> **INSTRUCTION**
Reproduce word for word the part of the items below that opens with the line containing "family: Fabaceae" and closes with the line containing "family: Cervidae", including both of those lines.

(Dataset records)
-- Begin --

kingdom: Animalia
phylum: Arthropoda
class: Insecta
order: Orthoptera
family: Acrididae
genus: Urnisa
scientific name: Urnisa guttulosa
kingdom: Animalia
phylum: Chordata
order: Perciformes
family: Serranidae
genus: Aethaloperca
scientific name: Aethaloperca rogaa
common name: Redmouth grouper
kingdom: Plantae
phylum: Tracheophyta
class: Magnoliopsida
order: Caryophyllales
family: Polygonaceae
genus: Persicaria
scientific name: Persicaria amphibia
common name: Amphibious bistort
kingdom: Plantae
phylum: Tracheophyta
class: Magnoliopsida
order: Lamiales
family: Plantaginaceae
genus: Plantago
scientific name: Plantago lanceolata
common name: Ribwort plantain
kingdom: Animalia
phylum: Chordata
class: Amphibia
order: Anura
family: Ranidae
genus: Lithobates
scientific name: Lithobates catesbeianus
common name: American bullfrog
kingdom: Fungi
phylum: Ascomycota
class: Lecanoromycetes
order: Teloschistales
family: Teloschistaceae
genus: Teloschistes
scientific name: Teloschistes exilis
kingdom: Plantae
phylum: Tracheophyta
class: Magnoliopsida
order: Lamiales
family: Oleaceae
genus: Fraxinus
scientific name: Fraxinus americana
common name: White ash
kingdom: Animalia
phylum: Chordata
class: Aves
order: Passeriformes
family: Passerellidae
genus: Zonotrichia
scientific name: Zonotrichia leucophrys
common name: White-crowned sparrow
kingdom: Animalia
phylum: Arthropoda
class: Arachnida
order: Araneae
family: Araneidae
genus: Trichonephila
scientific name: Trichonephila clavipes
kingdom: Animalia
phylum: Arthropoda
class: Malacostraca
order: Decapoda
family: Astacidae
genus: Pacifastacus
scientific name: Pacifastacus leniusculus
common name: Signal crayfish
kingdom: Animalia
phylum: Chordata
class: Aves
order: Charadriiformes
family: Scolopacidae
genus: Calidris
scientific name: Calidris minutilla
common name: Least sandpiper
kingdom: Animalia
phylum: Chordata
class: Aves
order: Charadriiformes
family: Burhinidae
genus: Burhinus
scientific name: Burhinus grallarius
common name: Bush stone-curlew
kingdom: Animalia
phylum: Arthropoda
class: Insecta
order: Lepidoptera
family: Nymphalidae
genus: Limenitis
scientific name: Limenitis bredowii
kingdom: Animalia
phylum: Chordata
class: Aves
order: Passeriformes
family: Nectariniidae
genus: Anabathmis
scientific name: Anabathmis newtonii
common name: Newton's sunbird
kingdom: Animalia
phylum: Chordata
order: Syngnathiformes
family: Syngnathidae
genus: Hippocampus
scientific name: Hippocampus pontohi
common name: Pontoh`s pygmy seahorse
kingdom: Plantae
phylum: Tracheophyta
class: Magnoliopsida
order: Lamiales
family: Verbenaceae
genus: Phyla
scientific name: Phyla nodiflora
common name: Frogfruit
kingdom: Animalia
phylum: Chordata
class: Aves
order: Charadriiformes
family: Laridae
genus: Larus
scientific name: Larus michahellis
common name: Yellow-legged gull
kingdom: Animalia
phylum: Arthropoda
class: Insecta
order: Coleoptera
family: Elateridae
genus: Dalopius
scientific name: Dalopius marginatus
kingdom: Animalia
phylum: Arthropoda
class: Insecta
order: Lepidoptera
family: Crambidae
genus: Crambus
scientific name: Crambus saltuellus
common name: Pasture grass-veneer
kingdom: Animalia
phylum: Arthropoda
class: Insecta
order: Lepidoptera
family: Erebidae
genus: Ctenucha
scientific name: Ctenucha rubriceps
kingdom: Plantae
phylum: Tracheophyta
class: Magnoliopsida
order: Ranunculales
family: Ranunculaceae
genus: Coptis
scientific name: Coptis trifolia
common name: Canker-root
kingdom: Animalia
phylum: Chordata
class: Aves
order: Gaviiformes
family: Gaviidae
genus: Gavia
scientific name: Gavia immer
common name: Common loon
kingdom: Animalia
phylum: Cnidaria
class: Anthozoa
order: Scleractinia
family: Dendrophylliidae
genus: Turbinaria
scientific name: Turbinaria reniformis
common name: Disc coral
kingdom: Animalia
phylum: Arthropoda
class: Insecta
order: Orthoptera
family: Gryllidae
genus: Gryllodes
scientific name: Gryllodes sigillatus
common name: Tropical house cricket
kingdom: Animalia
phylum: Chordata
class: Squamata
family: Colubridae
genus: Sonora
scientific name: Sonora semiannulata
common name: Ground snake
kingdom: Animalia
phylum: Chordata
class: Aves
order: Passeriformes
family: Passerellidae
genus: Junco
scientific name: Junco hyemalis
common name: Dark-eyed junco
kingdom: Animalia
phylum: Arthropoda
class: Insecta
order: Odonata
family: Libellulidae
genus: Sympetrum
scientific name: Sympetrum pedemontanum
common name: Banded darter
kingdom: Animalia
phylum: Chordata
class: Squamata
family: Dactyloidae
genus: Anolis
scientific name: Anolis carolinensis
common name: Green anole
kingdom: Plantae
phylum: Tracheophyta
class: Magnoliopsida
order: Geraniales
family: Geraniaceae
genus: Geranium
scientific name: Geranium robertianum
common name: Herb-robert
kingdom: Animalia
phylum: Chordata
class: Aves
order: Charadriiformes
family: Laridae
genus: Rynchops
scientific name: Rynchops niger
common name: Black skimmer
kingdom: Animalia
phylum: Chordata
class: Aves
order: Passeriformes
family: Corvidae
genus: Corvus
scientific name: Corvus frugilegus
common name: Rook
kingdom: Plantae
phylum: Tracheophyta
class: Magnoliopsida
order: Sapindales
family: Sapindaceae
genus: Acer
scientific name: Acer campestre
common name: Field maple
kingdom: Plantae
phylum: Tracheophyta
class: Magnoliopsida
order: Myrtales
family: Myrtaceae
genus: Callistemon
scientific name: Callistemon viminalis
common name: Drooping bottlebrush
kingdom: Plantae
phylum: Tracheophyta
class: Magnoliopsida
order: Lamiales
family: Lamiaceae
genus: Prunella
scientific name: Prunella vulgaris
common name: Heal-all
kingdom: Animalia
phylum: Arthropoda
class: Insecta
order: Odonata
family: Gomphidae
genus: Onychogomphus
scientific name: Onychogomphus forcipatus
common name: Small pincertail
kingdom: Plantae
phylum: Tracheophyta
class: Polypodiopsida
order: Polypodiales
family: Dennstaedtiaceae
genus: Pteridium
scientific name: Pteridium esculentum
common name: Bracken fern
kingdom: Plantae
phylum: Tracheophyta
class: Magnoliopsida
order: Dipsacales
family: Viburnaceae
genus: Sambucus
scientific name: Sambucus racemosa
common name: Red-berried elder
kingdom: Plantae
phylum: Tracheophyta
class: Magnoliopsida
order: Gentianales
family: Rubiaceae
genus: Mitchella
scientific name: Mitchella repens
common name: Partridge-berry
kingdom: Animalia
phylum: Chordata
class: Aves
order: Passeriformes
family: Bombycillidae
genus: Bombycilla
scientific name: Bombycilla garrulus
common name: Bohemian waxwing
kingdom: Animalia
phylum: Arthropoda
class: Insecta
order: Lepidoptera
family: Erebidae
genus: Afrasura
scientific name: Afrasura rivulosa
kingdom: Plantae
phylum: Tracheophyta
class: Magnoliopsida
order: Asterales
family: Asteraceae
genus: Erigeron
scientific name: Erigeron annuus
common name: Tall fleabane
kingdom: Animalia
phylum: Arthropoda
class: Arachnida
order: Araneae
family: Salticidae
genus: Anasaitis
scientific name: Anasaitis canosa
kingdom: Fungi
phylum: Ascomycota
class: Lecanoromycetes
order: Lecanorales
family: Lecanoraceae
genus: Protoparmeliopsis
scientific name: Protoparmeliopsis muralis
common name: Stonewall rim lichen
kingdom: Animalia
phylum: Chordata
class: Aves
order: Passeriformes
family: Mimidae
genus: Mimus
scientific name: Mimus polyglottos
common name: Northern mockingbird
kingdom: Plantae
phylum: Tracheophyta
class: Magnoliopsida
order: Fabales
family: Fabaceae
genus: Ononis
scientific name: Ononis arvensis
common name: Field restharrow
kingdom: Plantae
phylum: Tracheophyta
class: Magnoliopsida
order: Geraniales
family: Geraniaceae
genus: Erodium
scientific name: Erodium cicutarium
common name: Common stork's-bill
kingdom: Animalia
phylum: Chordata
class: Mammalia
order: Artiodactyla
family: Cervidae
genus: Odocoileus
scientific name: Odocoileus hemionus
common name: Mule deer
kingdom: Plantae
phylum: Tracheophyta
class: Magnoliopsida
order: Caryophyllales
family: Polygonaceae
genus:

-- End --

> **EXERCISE ANSWER**
family: Fabaceae
genus: Ononis
scientific name: Ononis arvensis
common name: Field restharrow
kingdom: Plantae
phylum: Tracheophyta
class: Magnoliopsida
order: Geraniales
family: Geraniaceae
genus: Erodium
scientific name: Erodium cicutarium
common name: Common stork's-bill
kingdom: Animalia
phylum: Chordata
class: Mammalia
order: Artiodactyla
family: Cervidae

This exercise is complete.